Mr. Higgins's unit is also something of a reference desk for city and state inmates. It answers perhaps 60 letters a week requesting information about laws and statutes relating to inmates' appeals or the services they may seek upon their release, he said. Other inmates write seeking information on family members or friends. There are strict regulations regarding information that library officials may provide, Mr. Higgins said.

The unit also provides library orientation programs to state prisons and publishes Connections, a free guide to post-prison services for inmates. The unit also brings children's librarians to Rikers to read to the sons and daughters of female inmates who are permitted to live at the jail's nursery.
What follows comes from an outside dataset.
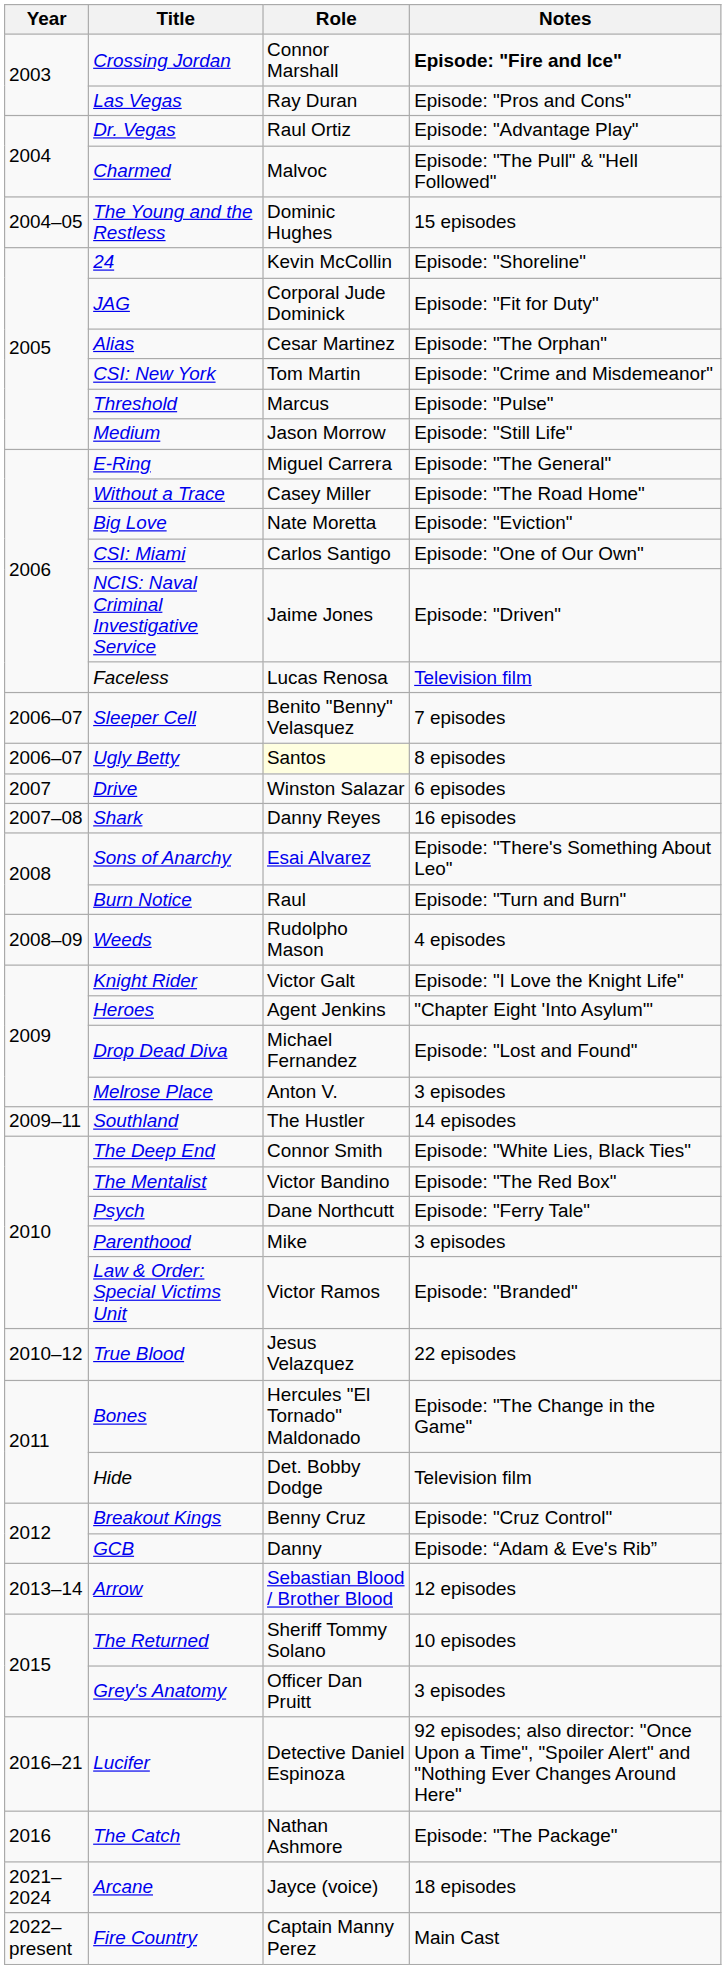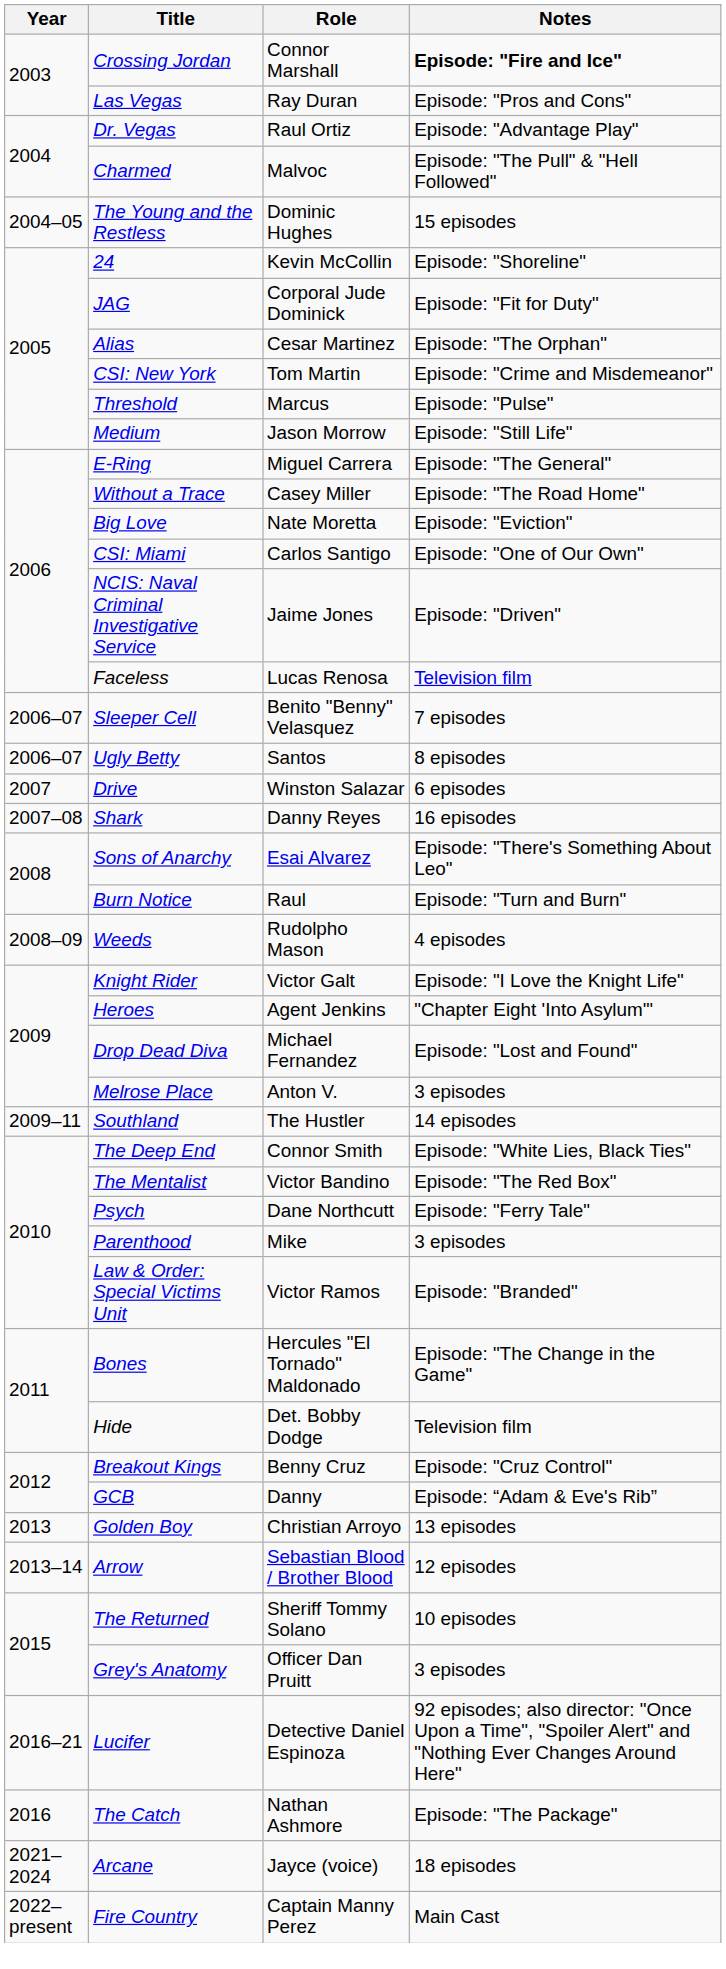Ugly Betty | Role: lightyellow background -> no background
- row: 2010–12 | True Blood | Jesus Velazquez | 22 episodes
+ row: 2013 | Golden Boy | Christian Arroyo | 13 episodes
The library's prison program has no budget to buy books and must rely on donations from individuals and library branches. The most requested kinds of books, Mr. Higgins said, are so-called urban books, or "street lit" - what inmates call "hood books."

"A lot of inmates come in and just say, 'I want a hood book,'" he said.

The most popular magazine is National Geographic, and among mainstream authors, James Patterson is "by far" the most popular request, Mr. Higgins said, adding, "They also like books with conspiracy theory plots."

He said the two most requested books among inmates were "The Autobiography of Malcolm X" and any kind of dictionary.

Back at the jail, Mr. Halderman explained that many inmates used dictionaries to figure out words they needed to know to explore appealing their convictions.

Mr. Halderman approached the inmate with the ponytail, who was scrutinizing titles of mainstream fiction. "What do you usually read?" he asked the man, Robert Zadel, 43, of Riverhead, N.Y., who is serving a sentence for shoplifting. ("It was petty larceny, but I have a 30-page rap sheet," Mr. Zadel said.)

Mr. Halderman held up a copy of Michael Crichton's "Prey" to another inmate and said, "Have you read this one? It's great."

Mr. Halderman, who is due out in September, said he enjoyed working at the library. "For me, it's an opportunity to be around books, though I do get books sent from family and friends," he said.

He would not discuss his criminal case, but was happy to chat about his book preferences, including, recently, some of Hemingway's journalistic works, like "Hemingway on Hunting" and the new Scott Turow book, "Innocent."

"No pun intended," he said with a laugh after saying the title.